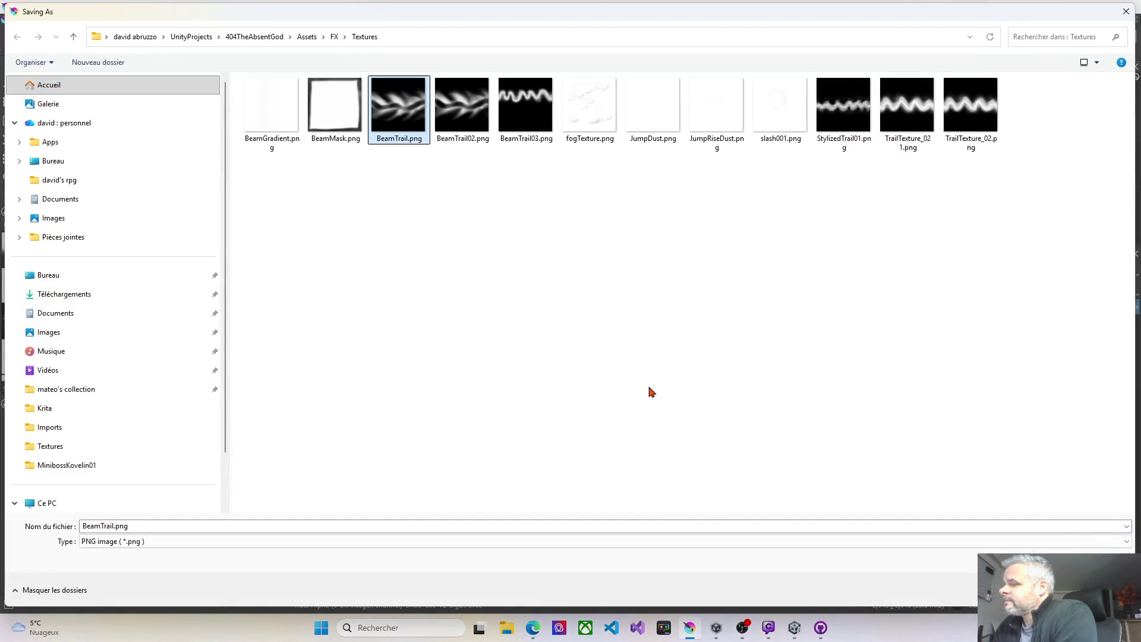
{"action": "left_click", "coordinate": [1037, 589]}
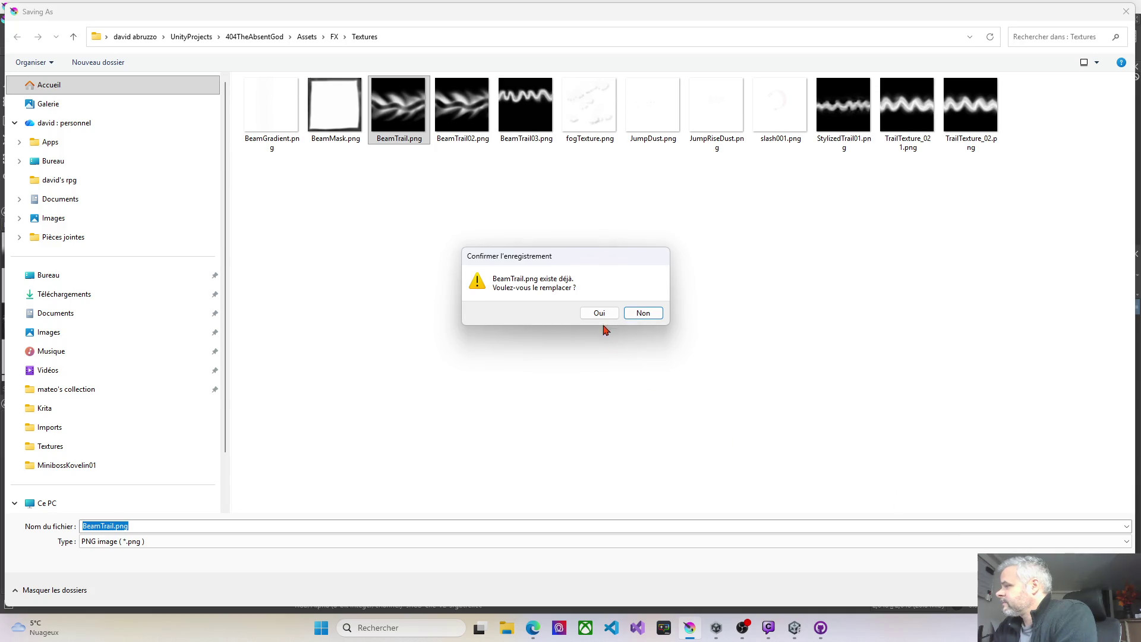
{"action": "left_click", "coordinate": [599, 313]}
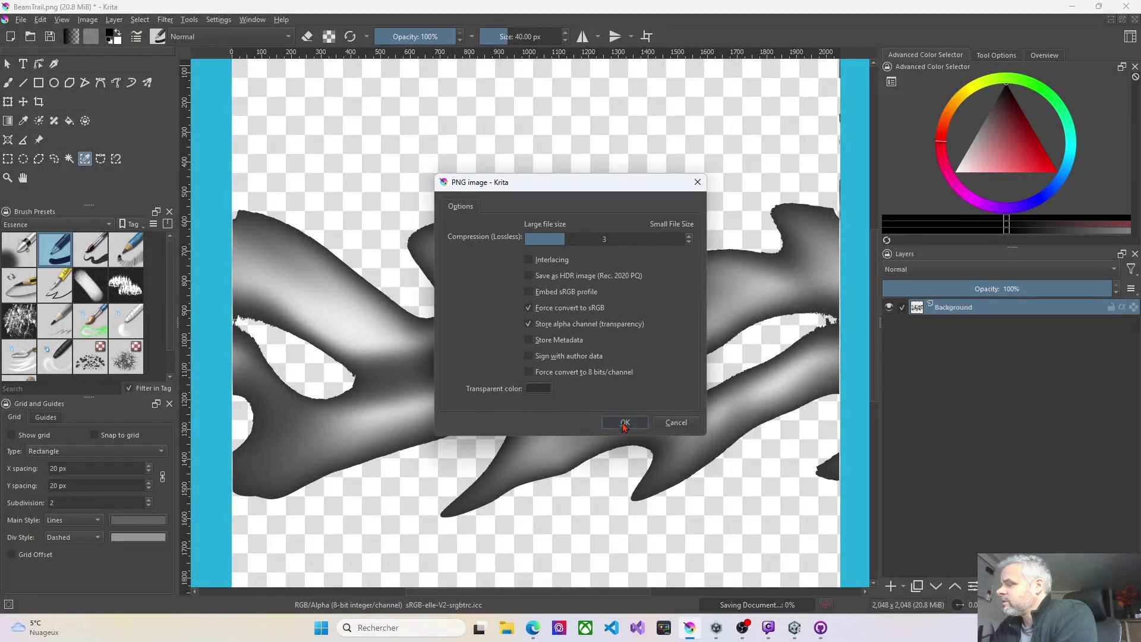
{"action": "left_click", "coordinate": [624, 423]}
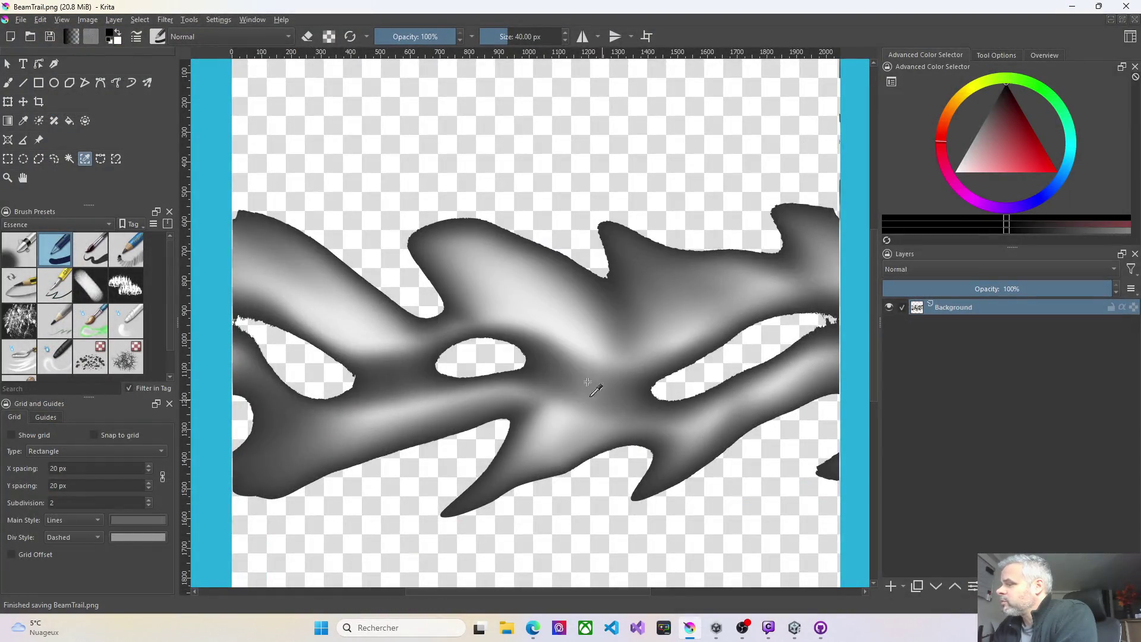
{"action": "left_click", "coordinate": [1068, 8]}
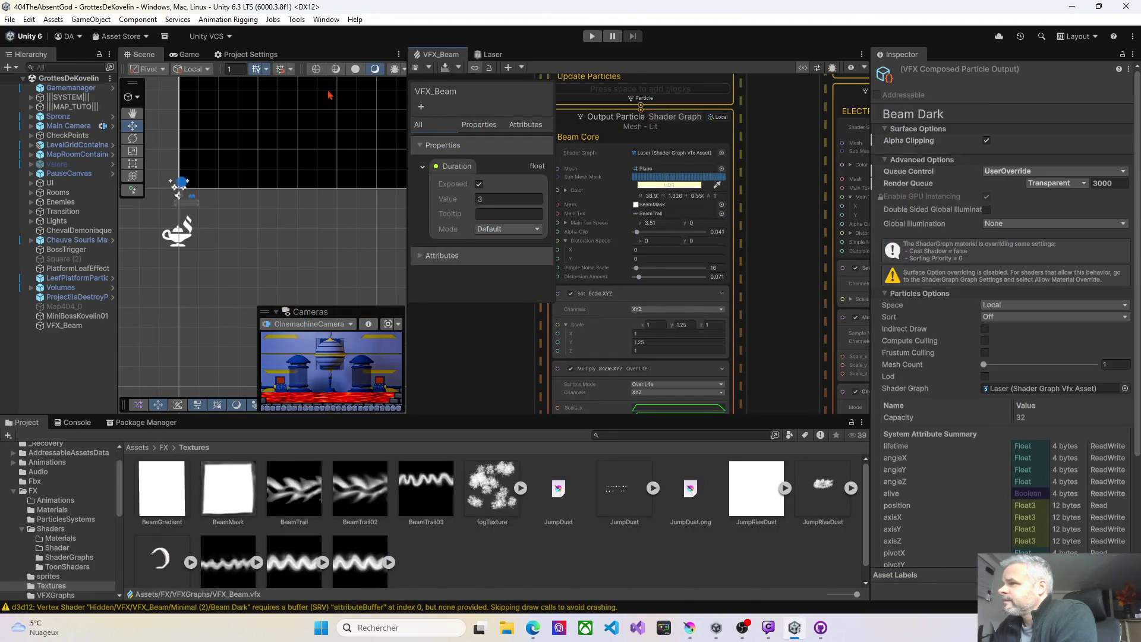
Select the BeamTrail texture in the Project window so the edited version reloads
{"action": "left_click", "coordinate": [291, 501]}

===============

### Task details
All lines containing "action" in the material above should appear in your reply, copied exactly.

### Result for this exercise
{"action": "left_click", "coordinate": [1037, 589]}
{"action": "left_click", "coordinate": [599, 313]}
{"action": "left_click", "coordinate": [624, 423]}
{"action": "left_click", "coordinate": [1068, 8]}
{"action": "left_click", "coordinate": [291, 501]}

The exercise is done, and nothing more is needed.